Make the most of wastewater control
Wastewater testing can provide different information depending on where the samples were collected. Those from an airport, dormitory, or long-term care facility, for example, may offer a more accurate view than mass testing at the community level.
“If you have a new species coming in and you have a wastewater sample, it’s more concentrated than a smaller sewer shed or an airport,” said Sandra McClellan, a professor of freshwater sciences at the University of Wisconsin. Milwaukee, which was not involved in either report. “If you look at municipal wastewater, you might miss it.”
While samples from individual planes are unlikely to represent population-wide trends, they do present a different advantage, according to Heather Bishell, associate professor of civil and environmental engineering at the University of California, Davis: Scientists can trace pathogens to a specific geographic area. the origin.
“Having this kind of information about our ports of entry will give advance warning to where a new outbreak could occur,” said Bishil, who was not involved in the reports.
Farkas said she believes it would be most beneficial to test sewage from long-haul international flights, as more passengers are likely to use the plane’s toilets. But she also said there could be legal and political barriers to sampling directly from aircraft.
“Some countries may consider the plane their own territory, and if you want to get anything out of it, you’re basically stealing from another country, frankly,” Farkas said.
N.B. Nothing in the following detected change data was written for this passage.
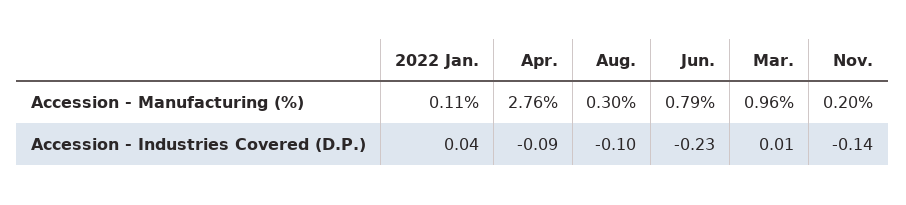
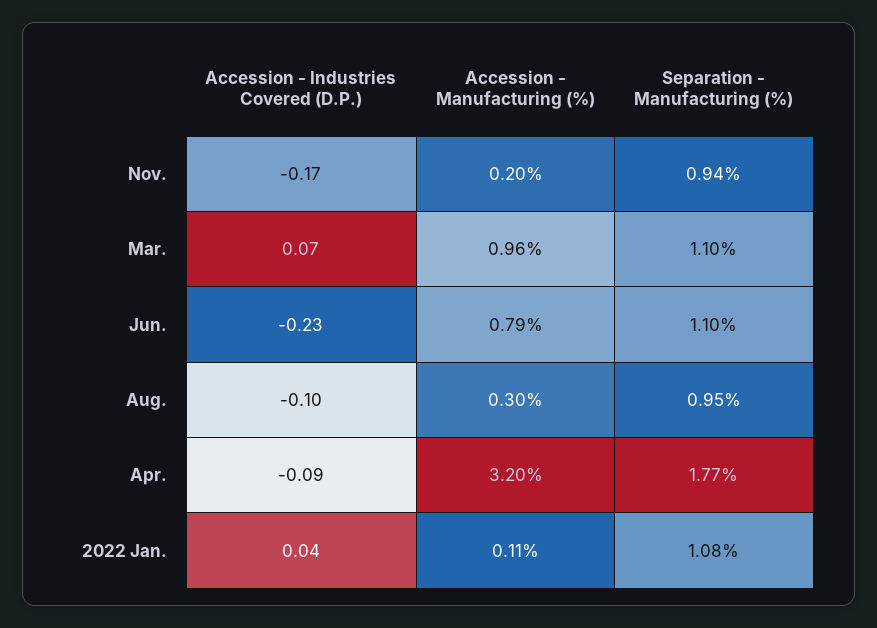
Apr., Accession - Manufacturing (%): 2.76 -> 3.2
Mar., Accession - Industries Covered (D.P.): 0.01 -> 0.07
Nov., Accession - Industries Covered (D.P.): -0.14 -> -0.17
Nov., Separation - Manufacturing (%): none -> 0.94
Mar., Separation - Manufacturing (%): none -> 1.1
Jun., Separation - Manufacturing (%): none -> 1.1
Aug., Separation - Manufacturing (%): none -> 0.95
Apr., Separation - Manufacturing (%): none -> 1.77
2022 Jan., Separation - Manufacturing (%): none -> 1.08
For their new study, Farkas and her team analyzed wastewater samples from three airports in the UK — Heathrow, Edinburgh and Bristol — over a three-week period in March 2022. 32 of the samples came from aircraft sewage, while another 150 came from sewage near sewage stations. Airport or sewage treatment plants associated with Edinburgh Airport.
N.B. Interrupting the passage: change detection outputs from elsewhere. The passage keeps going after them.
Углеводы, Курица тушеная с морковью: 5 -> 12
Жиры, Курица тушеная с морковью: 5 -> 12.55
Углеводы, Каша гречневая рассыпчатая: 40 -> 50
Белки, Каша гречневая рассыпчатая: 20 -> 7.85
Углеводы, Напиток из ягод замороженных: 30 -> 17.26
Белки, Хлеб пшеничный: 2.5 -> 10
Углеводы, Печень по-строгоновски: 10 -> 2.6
All samples collected from Heathrow and Bristol airports have tested positive for coronavirus, and 85% of samples from Edinburgh Airport have tested positive.
Discover the next pandemic threat
In addition to the coronavirus, the CDC has used wastewater data to detect smallpox (previously known as monkeypox), and polio viruses.
The National Academies report suggested that a larger nationwide system could also screen for influenza, antibiotic-resistant bacteria, and Enterovirus D68It is a common childhood virus that can cause muscle weakness or paralysis in rare cases.
“Basically, anything that’s found in feces or urine is going to end up in wastewater,” Farkas said.
But identifying new viruses or bacteria from wastewater can be difficult if scientists don’t know what signatures to look for.
“If we’re going to sequence everything in wastewater, there’s a lot out there, and so our ability to resolve unique and new pathogens is somewhat limited,” John Scott Mishke, a University of Washington microbiologist and panellist who wrote the National Academies report, said. in a webinar on Thursday.
“Novel pathogens continue to be one of our blind spots,” he added.